**The task**. All of the entries are to be repeated exactly, with no pictures included.

※ ※ ※

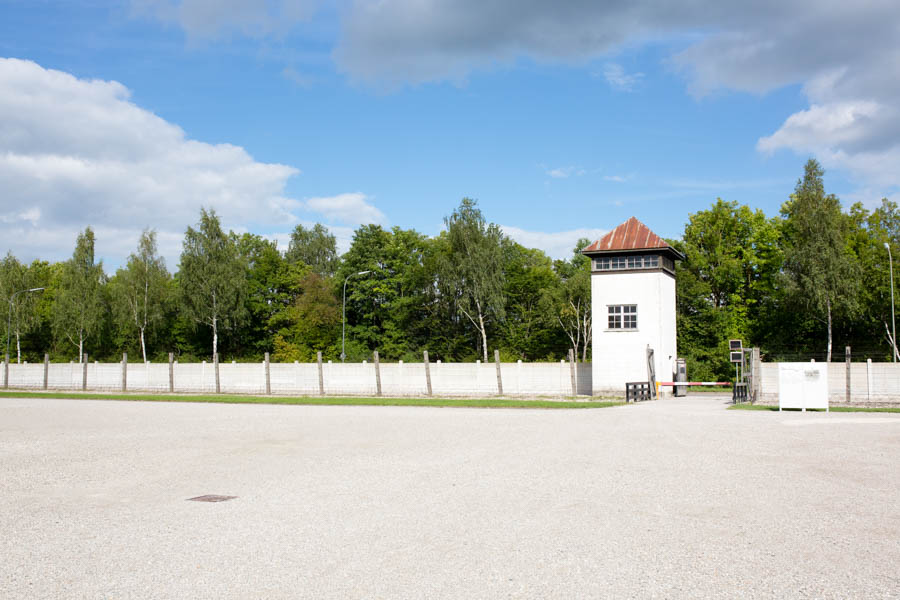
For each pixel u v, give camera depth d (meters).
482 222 72.44
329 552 7.33
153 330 85.56
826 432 17.78
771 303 71.88
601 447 15.47
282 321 85.56
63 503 10.37
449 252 75.56
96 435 20.22
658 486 10.63
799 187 64.38
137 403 37.50
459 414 27.52
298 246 114.06
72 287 83.31
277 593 6.07
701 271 73.06
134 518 9.21
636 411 26.61
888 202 69.56
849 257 64.31
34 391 52.16
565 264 91.31
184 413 29.27
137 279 80.69
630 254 38.50
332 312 80.81
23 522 9.09
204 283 76.50
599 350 38.69
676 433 18.02
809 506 9.15
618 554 7.07
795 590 5.93
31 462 14.77
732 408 27.55
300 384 44.94
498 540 7.69
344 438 18.44
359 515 9.05
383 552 7.30
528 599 5.79
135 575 6.66
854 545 7.29
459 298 73.94
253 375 46.38
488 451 15.17
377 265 84.19
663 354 38.00
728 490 10.23
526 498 9.94
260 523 8.73
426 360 41.59
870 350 66.69
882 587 5.98
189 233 77.38
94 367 51.66
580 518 8.66
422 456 14.52
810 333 69.25
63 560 7.22
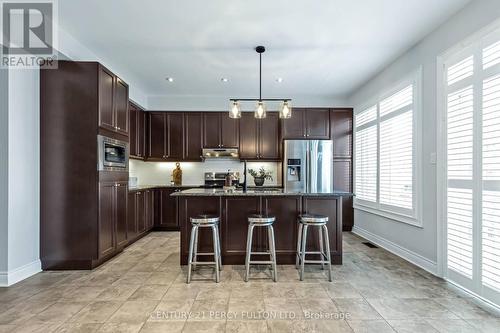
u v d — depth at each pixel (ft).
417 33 10.61
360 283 9.46
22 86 9.78
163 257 12.46
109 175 11.46
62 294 8.58
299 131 18.85
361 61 13.32
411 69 11.85
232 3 8.70
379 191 14.40
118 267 11.09
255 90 18.19
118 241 12.34
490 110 7.80
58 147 10.55
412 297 8.39
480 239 8.13
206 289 8.99
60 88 10.57
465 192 8.73
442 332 6.61
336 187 18.57
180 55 12.65
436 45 10.22
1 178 9.22
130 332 6.58
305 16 9.45
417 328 6.77
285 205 11.42
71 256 10.59
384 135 14.02
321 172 17.57
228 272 10.53
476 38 8.29
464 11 8.86
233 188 13.82
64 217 10.59
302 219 9.98
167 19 9.64
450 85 9.45
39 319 7.13
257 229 11.42
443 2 8.63
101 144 10.77
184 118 19.07
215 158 20.01
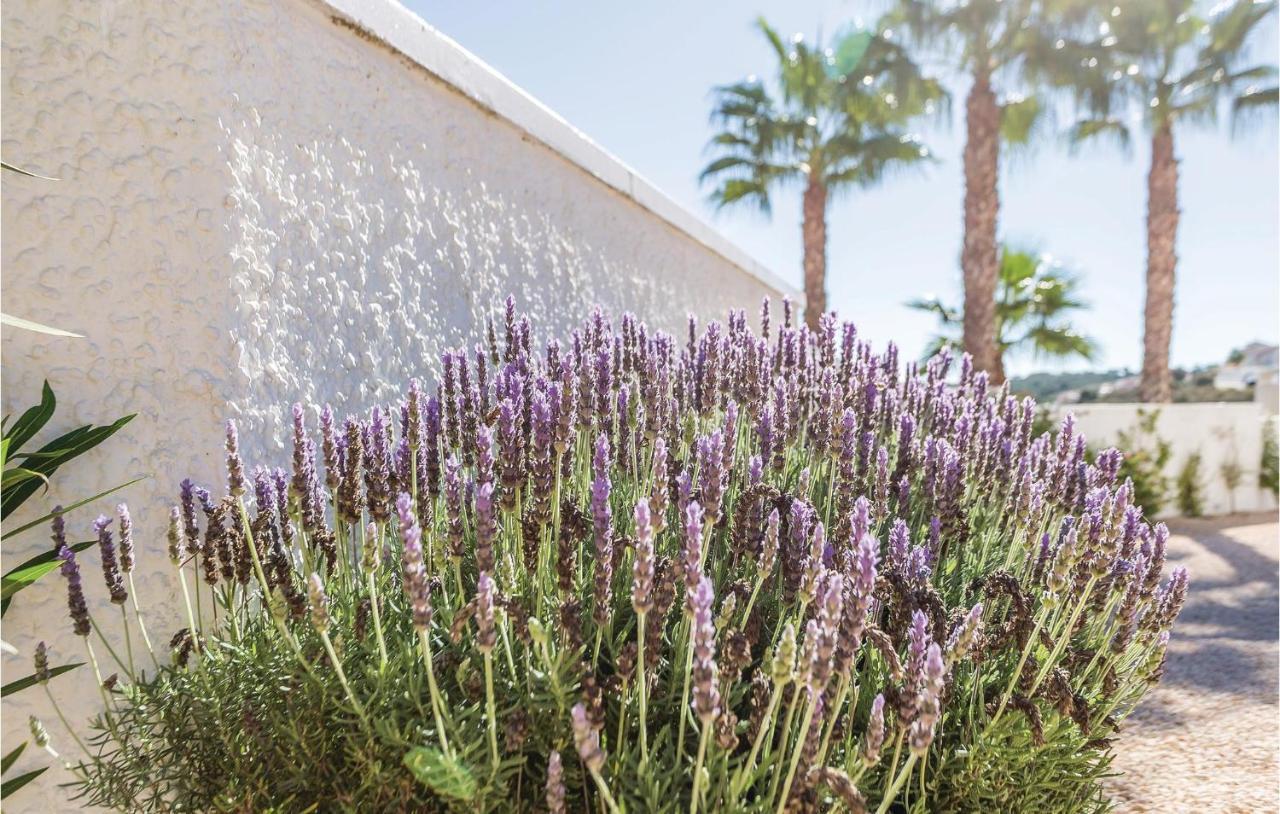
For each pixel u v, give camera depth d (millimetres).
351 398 2512
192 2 2057
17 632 1689
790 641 1138
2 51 1773
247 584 1866
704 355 2494
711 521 1496
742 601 1589
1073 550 1572
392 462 1965
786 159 13672
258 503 1847
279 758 1517
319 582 1290
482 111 3387
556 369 2533
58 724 1734
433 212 3049
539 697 1283
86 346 1825
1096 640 2098
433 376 2955
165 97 1983
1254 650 3961
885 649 1337
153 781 1583
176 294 1970
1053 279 13148
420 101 3010
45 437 1757
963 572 2201
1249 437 9180
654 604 1357
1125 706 2439
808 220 14031
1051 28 10930
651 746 1443
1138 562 1804
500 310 3438
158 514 1892
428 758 1232
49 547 1744
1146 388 12961
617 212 4688
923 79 11406
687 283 5738
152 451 1897
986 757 1541
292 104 2367
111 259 1873
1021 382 13625
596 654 1397
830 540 1865
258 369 2156
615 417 2174
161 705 1598
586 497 1920
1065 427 2391
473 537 1885
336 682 1484
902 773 1205
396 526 1925
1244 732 2930
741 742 1502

※ ※ ※

**Solution to this problem**.
For each pixel u v, give camera depth d (meters).
482 222 72.44
329 552 7.33
153 330 85.56
826 432 17.78
771 303 71.88
601 447 15.47
282 321 85.56
63 503 10.37
449 252 75.56
96 435 20.22
658 486 10.63
799 187 64.38
137 403 37.50
459 414 27.52
298 246 114.06
72 287 83.31
277 593 6.07
701 271 73.06
134 518 9.21
636 411 26.61
888 202 69.56
849 257 64.31
34 391 52.16
565 264 91.31
184 413 29.27
137 279 80.69
630 254 38.50
332 312 80.81
23 522 9.09
204 283 76.50
599 350 38.69
676 433 18.02
809 506 9.15
618 554 7.07
795 590 5.93
31 462 14.77
732 408 27.55
300 384 44.94
498 540 7.69
344 438 18.44
359 515 9.05
383 552 7.30
528 599 5.79
135 575 6.66
854 545 7.29
459 298 73.94
253 375 46.38
488 451 15.17
377 265 84.19
663 354 38.00
728 490 10.23
526 498 9.94
260 523 8.73
426 360 41.59
870 350 66.69
882 587 5.98
189 233 77.38
94 367 51.66
580 518 8.66
422 456 14.52
810 333 69.25
63 560 7.22
u v d — depth at each pixel (ft).
417 33 10.61
360 283 9.46
22 86 9.78
163 257 12.46
109 175 11.46
62 294 8.58
299 131 18.85
361 61 13.32
411 69 11.85
232 3 8.70
379 191 14.40
118 267 11.09
255 90 18.19
118 241 12.34
490 110 7.80
58 147 10.55
412 297 8.39
480 239 8.13
206 289 8.99
60 88 10.57
465 192 8.73
442 332 6.61
336 187 18.57
180 55 12.65
436 45 10.22
1 178 9.22
130 332 6.58
305 16 9.45
417 328 6.77
285 205 11.42
71 256 10.59
384 135 14.02
321 172 17.57
228 272 10.53
476 38 8.29
464 11 8.86
233 188 13.82
64 217 10.59
302 219 9.98
167 19 9.64
450 85 9.45
39 319 7.13
257 229 11.42
443 2 8.63
101 144 10.77
184 118 19.07
215 158 20.01
For each pixel u v, give camera depth d (millimetres).
351 398 2512
192 2 2057
17 632 1689
790 641 1138
2 51 1773
247 584 1866
704 355 2494
711 521 1496
742 601 1589
1073 550 1572
392 462 1965
786 159 13672
258 503 1847
279 758 1517
319 582 1290
482 111 3387
556 369 2533
58 724 1734
433 212 3049
539 697 1283
86 346 1825
1096 640 2098
433 376 2955
165 97 1983
1254 650 3961
885 649 1337
153 781 1583
176 294 1970
1053 279 13148
420 101 3010
45 437 1757
963 572 2201
1249 437 9180
654 604 1357
1125 706 2439
808 220 14031
1051 28 10930
651 746 1443
1138 562 1804
500 310 3438
158 514 1892
428 758 1232
49 547 1744
1146 388 12961
617 212 4688
923 79 11406
687 283 5738
152 451 1897
986 757 1541
292 104 2367
111 259 1873
1021 382 13625
596 654 1397
830 540 1865
258 369 2156
615 417 2174
161 705 1598
586 497 1920
1065 427 2391
473 537 1885
336 682 1484
902 773 1205
396 526 1925
1244 732 2930
741 742 1502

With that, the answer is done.